Continuava a lhe afagar os cabelos, não conseguindo conter as lágrimas de lava que escorriam, ficando entristecido por ele estar daquele jeito.
– ...Já está mudando...
Não suportava ver o menor preocupado daquele jeito, então sentou-se devagar, aproximando-se e segurando seu rosto entre as mãos. Precisava fazer aquilo, ou não suportaria a culpa de preocupar seu amado com coisas "desnecessárias". Afagou suas bochechas e, mesmo doendo e saindo meio forçado, sorriu.
– Eu estou bem... Eu vou ficar bem, Aziel. Não se preocupe, ok?
Beijou-lhe a testa, engolindo a vontade de dizer "eu te amo" e, levantando-se devagar, marchou até a porta.
– Sinto muito sair desse jeito, mas preciso arquitetar seu treinamento de amanhã... Está muito mais forte do que eu esperava, preciso fazer uns ajustes, ok? Nos vemos amanhã...
Por um momento, ao ter as bochechas seguradas teve a impressão de que seria beijado, mas esse pensamento sumiu assim que recebeu o beijo na testa, confuso com tudo aquilo, Amael parecia querer resolver tudo sozinho, e parecia esconder coisas de si. Observou-o ir até a porta, ouvindo o que dizia e forçava um sorriso.
– Está bem, não fique até tarde fazendo isso, serei o próximo soberano da Cidadela, mas não precisa exagerar...Nos vemos amanhã...
– Sim, tomarei cuidado... Até...
Saiu do quarto fechando a porta, deixando o sorriso desaparecer ali, com o queixo meio trêmulo.

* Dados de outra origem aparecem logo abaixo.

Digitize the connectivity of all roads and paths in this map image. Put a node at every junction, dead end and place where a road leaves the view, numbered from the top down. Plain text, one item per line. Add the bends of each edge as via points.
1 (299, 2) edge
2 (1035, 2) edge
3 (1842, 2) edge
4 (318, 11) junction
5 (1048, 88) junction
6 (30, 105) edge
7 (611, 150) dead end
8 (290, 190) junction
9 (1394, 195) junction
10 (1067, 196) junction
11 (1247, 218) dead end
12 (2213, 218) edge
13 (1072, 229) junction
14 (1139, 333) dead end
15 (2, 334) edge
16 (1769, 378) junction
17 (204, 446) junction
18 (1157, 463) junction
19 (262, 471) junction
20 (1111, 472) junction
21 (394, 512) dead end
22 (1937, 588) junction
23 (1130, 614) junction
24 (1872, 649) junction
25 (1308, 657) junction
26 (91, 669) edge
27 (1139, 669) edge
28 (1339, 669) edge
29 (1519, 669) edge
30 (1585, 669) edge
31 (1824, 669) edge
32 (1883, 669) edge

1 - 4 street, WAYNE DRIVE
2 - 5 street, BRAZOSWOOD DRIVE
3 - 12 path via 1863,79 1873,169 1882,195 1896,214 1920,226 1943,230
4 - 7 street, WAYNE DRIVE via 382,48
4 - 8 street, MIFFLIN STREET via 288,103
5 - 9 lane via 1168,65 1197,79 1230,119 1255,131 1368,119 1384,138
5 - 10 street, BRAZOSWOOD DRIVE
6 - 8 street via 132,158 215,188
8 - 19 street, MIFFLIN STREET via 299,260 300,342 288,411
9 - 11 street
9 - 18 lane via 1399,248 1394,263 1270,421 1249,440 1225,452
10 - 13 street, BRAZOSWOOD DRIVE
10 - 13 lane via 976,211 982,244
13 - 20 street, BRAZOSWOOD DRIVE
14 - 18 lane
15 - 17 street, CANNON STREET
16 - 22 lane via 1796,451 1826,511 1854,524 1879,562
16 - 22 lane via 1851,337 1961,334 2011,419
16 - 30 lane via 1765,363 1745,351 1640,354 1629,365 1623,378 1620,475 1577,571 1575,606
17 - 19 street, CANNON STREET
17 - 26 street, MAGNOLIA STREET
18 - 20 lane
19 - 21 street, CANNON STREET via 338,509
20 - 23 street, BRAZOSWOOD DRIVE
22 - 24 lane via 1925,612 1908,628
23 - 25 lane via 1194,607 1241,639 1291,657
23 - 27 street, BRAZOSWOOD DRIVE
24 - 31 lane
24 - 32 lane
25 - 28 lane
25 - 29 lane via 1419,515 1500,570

Voltou correndo para o quarto, não querendo ser visto com aquelas lágrimas estranhas escorrendo pelo rosto, sem ter como saber que seus olhos estavam mais avermelhados, entrando apressado no quarto, desabando na cama.
Olhou para o chão e viu o rastro das lágrimas de lava e sentiu um aperto no peito, seu mestre não era mais o mesmo, isso era fato, agora não sabia que destino ele teria,com tantos anjos mudando, o que seria dele? Seria preso em Gehena se mudasse? Se atirou na cama e abraçou o travesseiro, sem saber o que deveria fazer para ajudá-lo.
Mais uma vez, a culpa o consumia, revivendo os momentos, num looping infinito. Não havia como ignorar, a lembrança simplesmente voltava, assombrando-o, e as lágrimas escorriam quase sem parar, pingando na cama. Queria interromper toda aquela mudança, ou parar de sentir tanta culpa por ter matado tantos, mas simplesmente não conseguia, e não conseguir apenas o deixava pior.